Data Intensive Computing Pilot Program
In 2014 NERSC is conducting its second and last round of allocations to projects in data intensive science. This pilot aims to support and enable scientists to tackle their most demanding data intensive challenges. Selected projects will be piloting new methods and technologies targeting data management, analysis, and dissemination.

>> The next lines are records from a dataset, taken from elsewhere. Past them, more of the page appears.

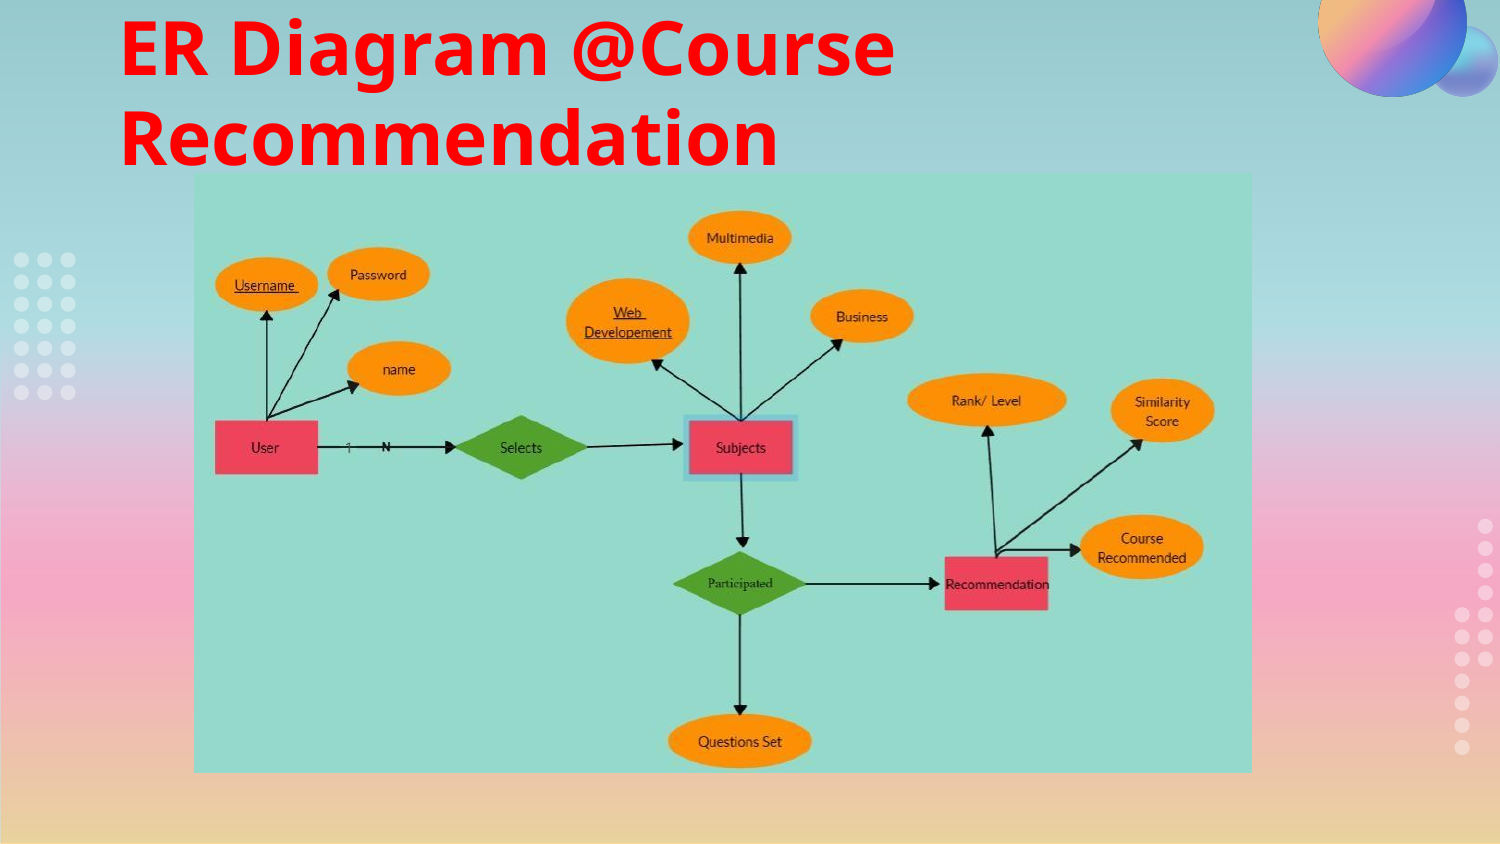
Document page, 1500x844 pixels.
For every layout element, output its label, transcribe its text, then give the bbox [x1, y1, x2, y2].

picture [0, 0, 1500, 844]
title ER Diagram @Course Recommendation [118, 43, 1382, 138]
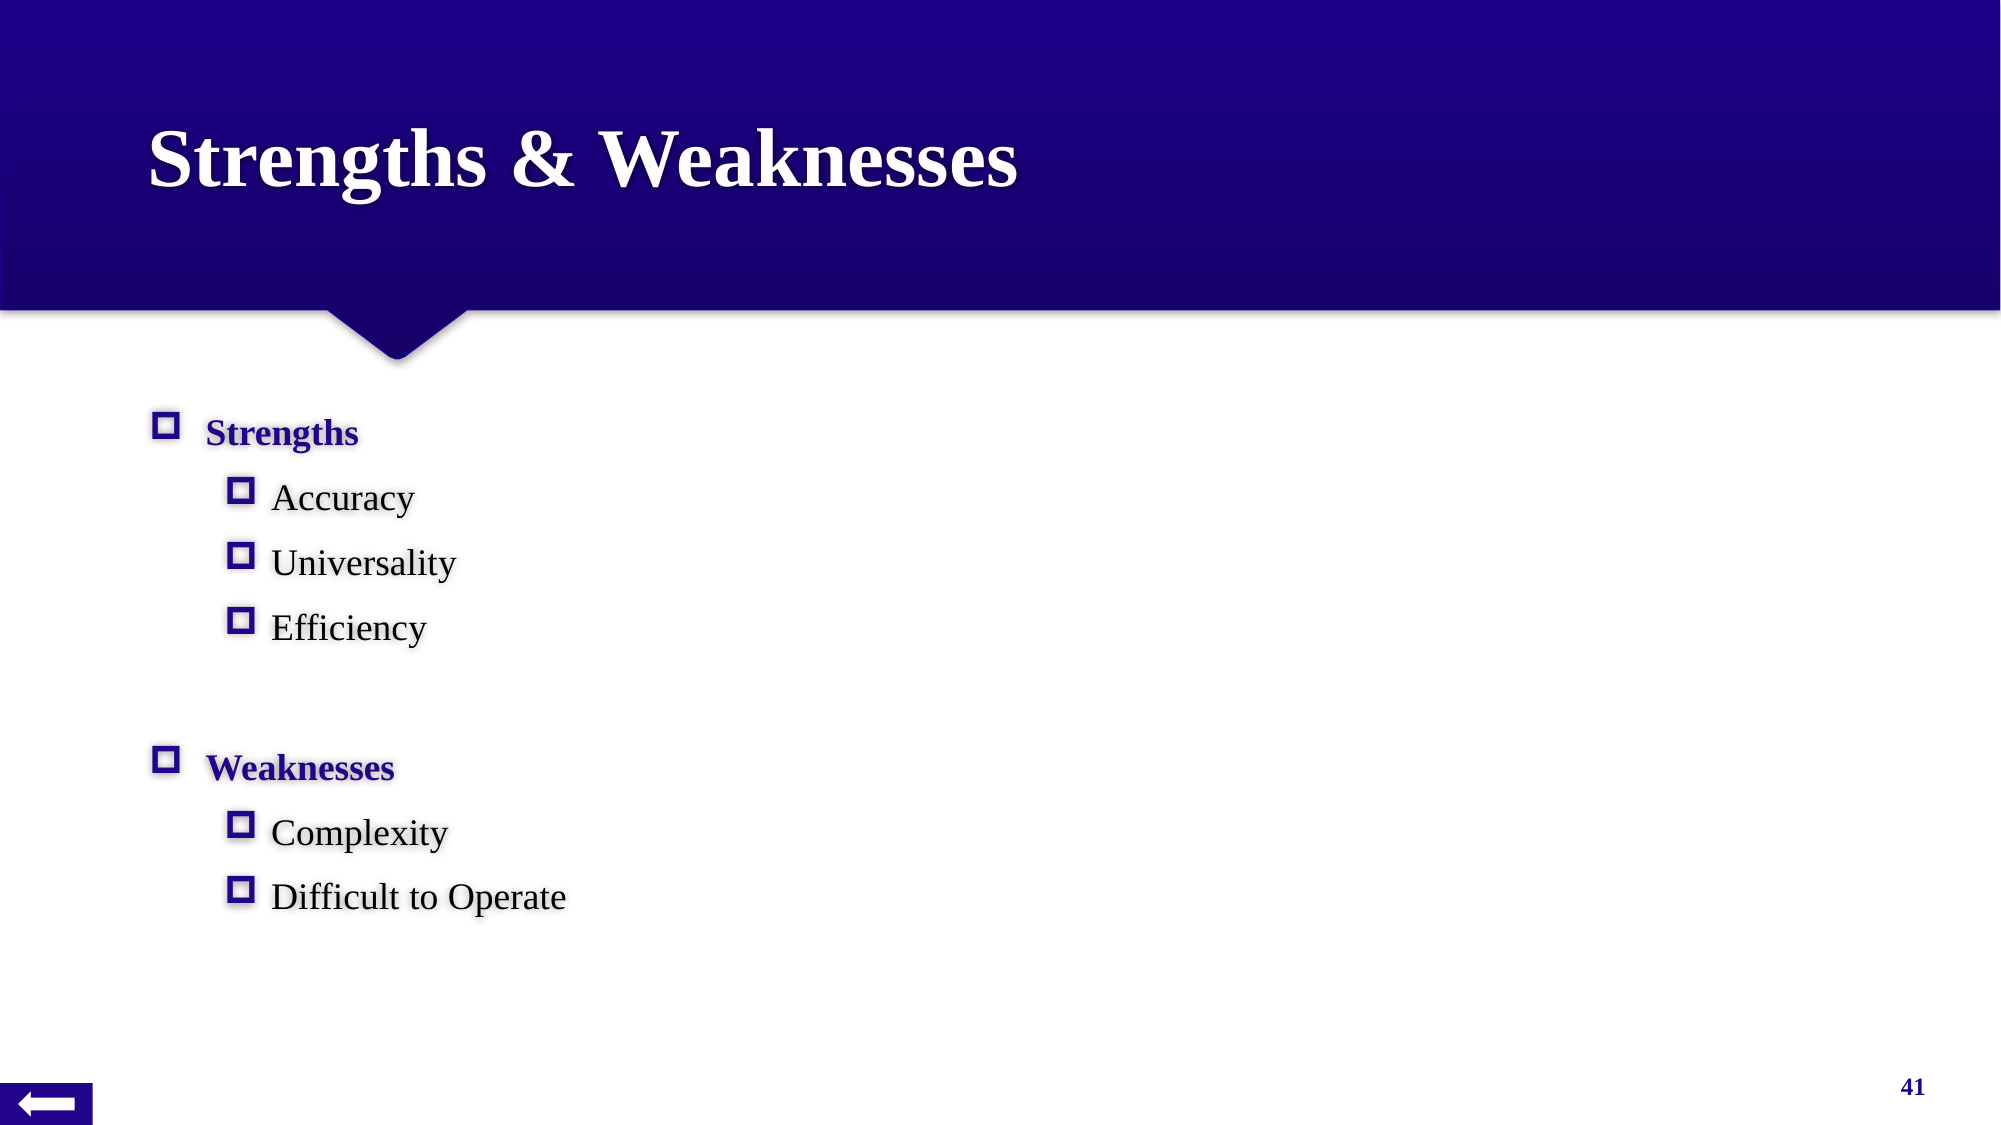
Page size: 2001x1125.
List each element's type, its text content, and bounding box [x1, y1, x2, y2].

text_box [0, 1081, 95, 1125]
title Strengths & Weaknesses [132, 73, 1868, 233]
text_box 41 [1885, 1062, 2000, 1108]
list Strengths Accuracy Universality Efficiency Weaknesses Complexity Difficult to Operate [134, 364, 1866, 962]
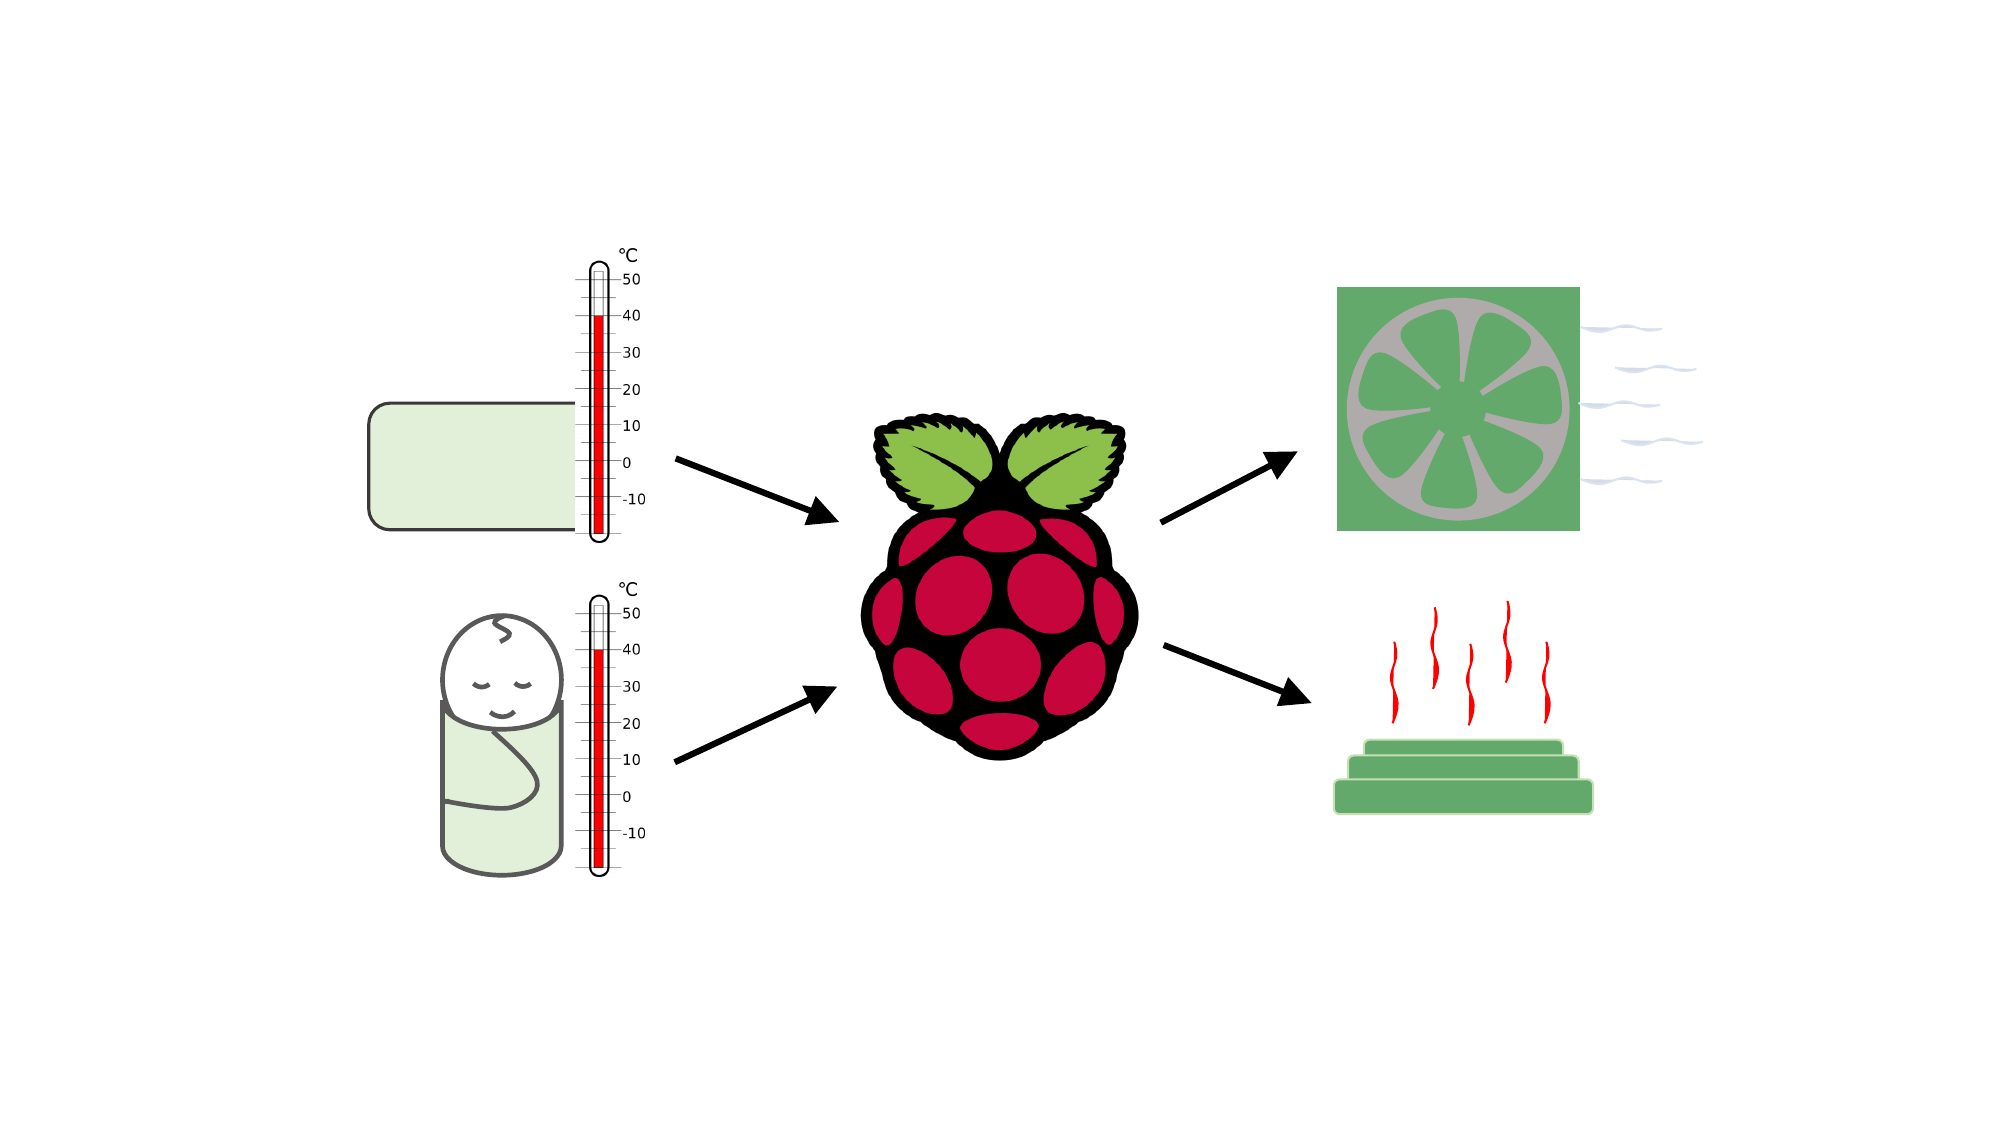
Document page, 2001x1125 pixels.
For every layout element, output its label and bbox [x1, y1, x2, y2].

text_box [368, 248, 1703, 877]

Projects should demonstrate one or more of these characteristics:
- Novel uses of the HPSS archival storage in data analysis workflows, techniques that leverage tape and disk.
- Projects with high-throughput computing challenges.
- Projects that generate data products that are then shared with a larger community through science gateways.
- Projects that propose new ways to synthesize multiple data sets or observational and simulation data to glean new insights.
- Software development that enhances data management strategies available to the NERSC user community and which are listed at Data Management Strategies and Policies.
Successful applicants have access to one or more of the following resources:
- Up to 1 PB of Storage ( up to 200 TB of Project Disk Storage and 800 TB of Archival Storage)
- Up to 10 million core hours on the Carver InfiniBand Cluster (15 million NERSC MPP hours)
- Priority access to a Hadoop cluster
- Reserved access to dedicated data transfer resources that are well connect to the 100Gb network
- Priority access to a 1 TB memory node on Carver
- Science Gateways for providing access to data and results through the web
- Access to Relational and Schema-less databases
If applicants need assistance with tuning their local network infrastructure to more effectively move data in and out of NERSC, ESnet maintains a comprehensive knowledge base (http://fasterdata.es.net/) that includes user-friendly resources for improving data transfer performance.
The deadline to apply was December 10, 2013.
The pace of data-driven scientific discovery is growing rapidly in genomics, astronomy, nuclear physics, and many other areas of science. New instruments and detectors are generating data at staggering rates and scientists are struggling to marshal sufficient resources to analyze the output. This new NERSC effort is aimed at addressing this situation.
While all applications will be considered, NERSC is particularly interested in supporting experimentally driven projects that are generating data at a rate that outpaces their ability to analyze it. Applicants should describe how they will make use of these unique resources and how access to these capabilities will advance their scientific progress.
NERSC will assign a staff member to support each approved project. This staff member will assist in porting applications to the NERSC environment, provide expert advice, and act as an advocate for the project within NERSC.
Successful applicants will be required to provide quarterly reports detailing their progress and any scientific advancements made as a result of the award. An underlying objective of this pilot program is to demonstrate the level of impact and scientific breakthroughs that are made possible when scientists have access to these types of innovative systems and services.